THE ACT OF KILLING is a documentary about the mass killings in Indonesia during its military coup in the 1960s. The documentary interviews former death squad leaders and current paramilitary figureheads about the people they killed, how they did it, and its impact on them.

Is it any good?

Constantly blurring the line between fact and fiction, this film won critical plaudits and an Oscar nomination or its grim retelling of a dark episode in Indonesian history. Essentially a war crimes trial in reverse, The Act of Killing's decision to give a platform to unrepentant mass murderers to re-enact their killings will likely divide viewers based on whether they find these stylized "scenes" compelling or pointless.

Its central figures, Anwar Congo and Herman Koto, embody the banality of evil as they repeatedly discuss the same atrocious acts over and over again. Maybe this is a comment by the directors about how something stops being shocking if we are exposed to it enough, but as a cinematic spectacle it makes for a documentary that occasionally piques the interest but is often quite tedious.

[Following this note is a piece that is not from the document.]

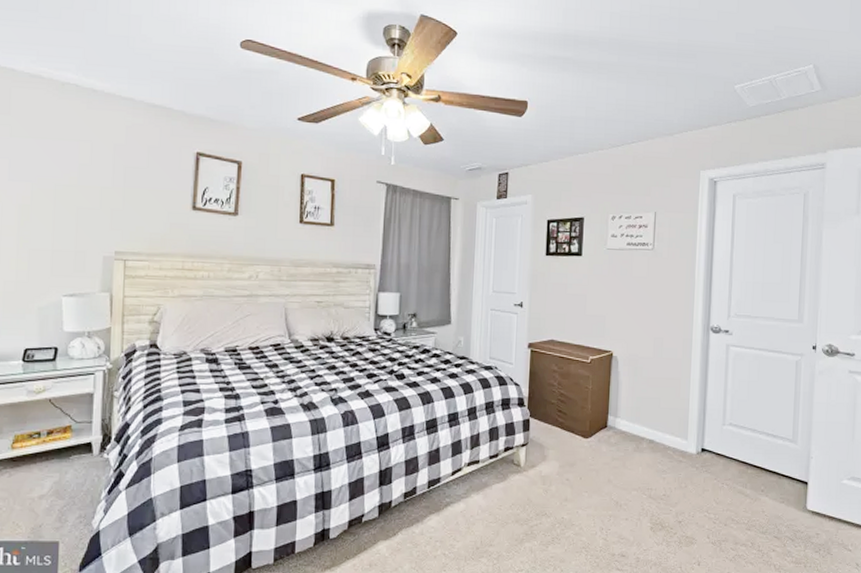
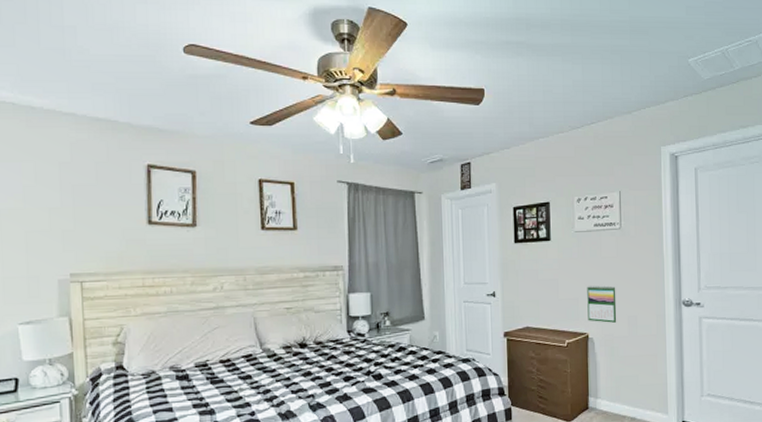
calendar: none [613,304,644,343] -> present [587,285,617,323]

Viewers will decide for themselves whether its climax is revelatory or just another stage managed set piece in a movie that seems content to exist in the moment of the spectacle it's created.

Talk to your kids about ...

  • Families can talk about the violence in The Act of Killing. Did it surprise you that the interviewees had no regrets about killing so many people? How did that make you feel? Did the re-enacting of the violence feel any less brutal than if the real atrocities had been shown on screen?

  • Discuss some of the language used in the documentary. How do the interviewees talk about their victims? Do they seem remorseful?

  • What did you know about this period of history? Would you like to know more? Why do you think some historical events are better known than others?

  • Discuss what the filmmakers were trying to do by using movie genres, professional sets, props, and make-up techniques in the documentary. How did these techniques compare to other documentaries you might have seen?